→ **Task to carry out**:
Can you return every line below that contains the word "білім"?

→ **Input**:
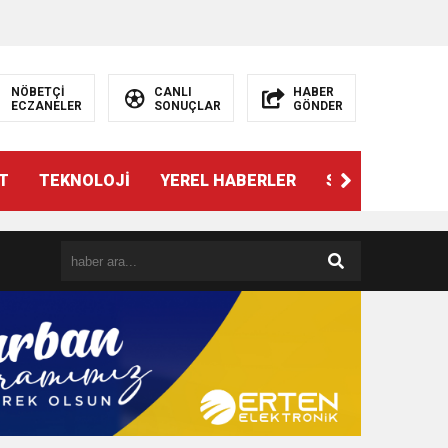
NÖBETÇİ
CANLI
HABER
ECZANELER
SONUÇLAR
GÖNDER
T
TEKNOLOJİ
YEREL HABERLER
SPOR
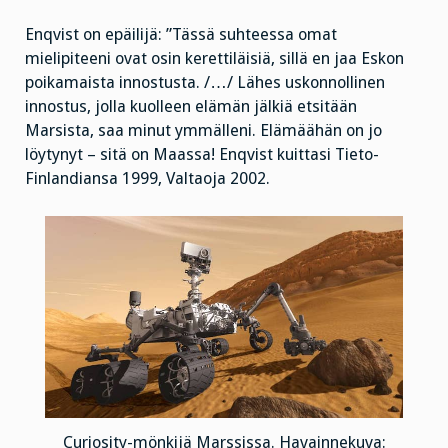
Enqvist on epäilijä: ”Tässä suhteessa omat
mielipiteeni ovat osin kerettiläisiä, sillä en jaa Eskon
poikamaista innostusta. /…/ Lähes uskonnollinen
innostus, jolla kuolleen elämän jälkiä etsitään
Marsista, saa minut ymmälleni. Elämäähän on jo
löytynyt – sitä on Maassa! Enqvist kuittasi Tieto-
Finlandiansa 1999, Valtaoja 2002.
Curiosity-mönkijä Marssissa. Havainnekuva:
==
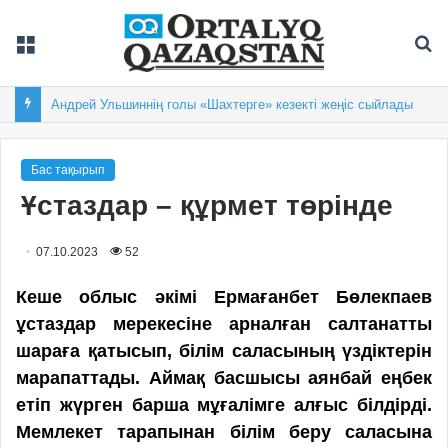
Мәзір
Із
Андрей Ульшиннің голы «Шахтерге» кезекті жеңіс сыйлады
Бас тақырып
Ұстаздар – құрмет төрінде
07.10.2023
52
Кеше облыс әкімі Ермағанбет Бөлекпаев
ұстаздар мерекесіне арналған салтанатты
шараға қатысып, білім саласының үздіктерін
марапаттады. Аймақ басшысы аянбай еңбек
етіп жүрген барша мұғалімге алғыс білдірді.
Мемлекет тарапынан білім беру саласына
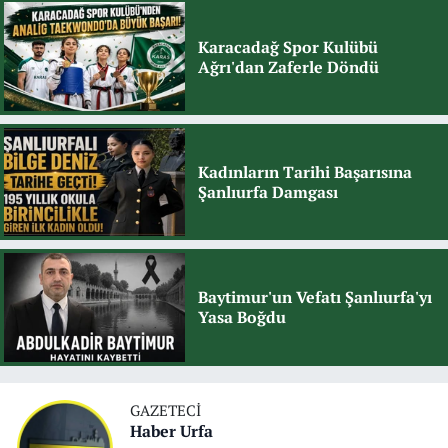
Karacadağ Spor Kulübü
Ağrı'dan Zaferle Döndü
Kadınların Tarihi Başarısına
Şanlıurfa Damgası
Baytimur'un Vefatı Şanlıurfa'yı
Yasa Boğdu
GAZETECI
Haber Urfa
---
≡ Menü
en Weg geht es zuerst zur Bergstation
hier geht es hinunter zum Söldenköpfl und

→ **Answer space**:
шараға қатысып, білім саласының үздіктерін
Мемлекет тарапынан білім беру саласына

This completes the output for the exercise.